La détention du leader antivaccin François Amalega Bitondo depuis 38 jours dans des conditions « notoirement difficiles », à la suite d’une manifestation en janvier devant la maison de Radio-Canada, provoque des « frissons dans le dos » chez le juge de la Cour du Québec Dennis Galiatsatos, qui souhaite le voir libéré rapidement.

M. Amalega comparaissait à son procès mercredi pour répondre d’un chef d’accusation d’avoir omis de respecter des conditions qui lui interdisaient de « pénétrer dans un rayon de 300 mètres » du premier ministre François Legault. Cette condition lui avait été imposée par la Cour à la suite d’une manifestation à Shawinigan, en novembre, lors de laquelle M. Amalega s’est retrouvé à quelques mètres du premier ministre, tout près de sa garde rapprochée. Or, le 16 janvier dernier, le militant s’est retrouvé, porte-voix à la main devant les studios de Radio-Canada, alors que le premier ministre est vraisemblablement arrivé dans son convoi de véhicules pour assister à l’enregistrement de l’émission Tout le monde en parle.

Pour des raisons de sémantique, l’accusation portée contre M. Amalega a bien failli tomber dès le début de l’audience. La dénonciation reprochait à M. Amalega de s’être « trouvé » à 300 mètres du premier ministre, alors que ses conditions de remise en liberté lui interdisaient de « pénétrer » dans un tel rayon.

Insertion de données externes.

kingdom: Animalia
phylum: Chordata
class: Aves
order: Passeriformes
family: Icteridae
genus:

« L’accusé est détenu maintenant depuis 38 jours, pour constater qu’il y a une erreur potentiellement majeure dans l’acte accusation […]. Je me pose très sérieusement la question à savoir pourquoi l’accusé est détenu devant le tribunal aujourd’hui, dans des conditions notoirement difficiles », a lancé le magistrat avant de suspendre l’audience pour quelques minutes.

Après avoir entendu la plaidoirie de la Couronne, le juge a vite conclu qu’il n’était nullement prouvé que le premier ministre se trouvait bien dans le véhicule noir qui a croisé M. Amalega ce soir-là, et encore moins que l’accusé a « pénétré » dans un rayon de 300 mètres en omettant sciemment de respecter ses conditions.

« Le mot “pénétré”, c’est la base même de l’accusation. [La Couronne] aurait pu et aurait dû constater le texte de la condition en autorisant l’accusation, au lendemain de l’accusation de monsieur », a reproché le juge.

« Est-il même possible de “pénétrer”, d’un point de vue logique et juridique, dans un endroit extérieur, à aire ouverte, en pleine intersection, dans un centre métropolitain ? », a-t-il demandé, avant d’acquitter l’accusé en affirmant qu’il y avait une « absence totale de preuves » contre M. Amalega.

« On ne détient pas les gens en prison du simple fait qu’on les trouve fatigants, dérangeants. Et surtout, et c’est triste d’avoir à le rappeler, on ne détient pas des citoyens en prison du simple fait qu’ils sont peut-être contre des décisions gouvernementales [ou] qu’ils ont osé manifester leur désaccord avec des lois ou des mesures », a tonné le juge Dennis Galiatsatos.

« Malheureusement, il y a bien des places dans le monde où l’État sévit en interdisant toute dissidence en emprisonnant ses habitants. Mais le Canada n’est pas un de ces pays-là », a-t-il ajouté.

L’arrestation de M. Amalega à la suite de la manifestation devant les studios de Radio-Canada avait provoqué une cascade de conséquences. Poursuivi également à Trois-Rivières, Shawinigan et Joliette pour non-respect de conditions similaires, M. Amalega s’est subitement fait révoquer sa libération conditionnelle, et s’est retrouvé en prison au moins jusqu’à la tenue de son procès de Trois-Rivières, qui a été fixé à la fin avril.

Son acquittement par le juge Dennis Galiatsatos à Montréal ne lui permet pas de retrouver sa liberté dans l’immédiat.

Après s’être représenté seul à plusieurs occasions devant les tribunaux, M. Amalega s’est adjoint les services de l’avocat Pierre-Richard Deshommes. Ce dernier a demandé au juge une copie écrite de sa décision pour la soumettre à un juge de Trois-Rivières, afin d’obtenir la libération rapide de son client, mais le juge s’est dit incapable d’accéder à sa demande.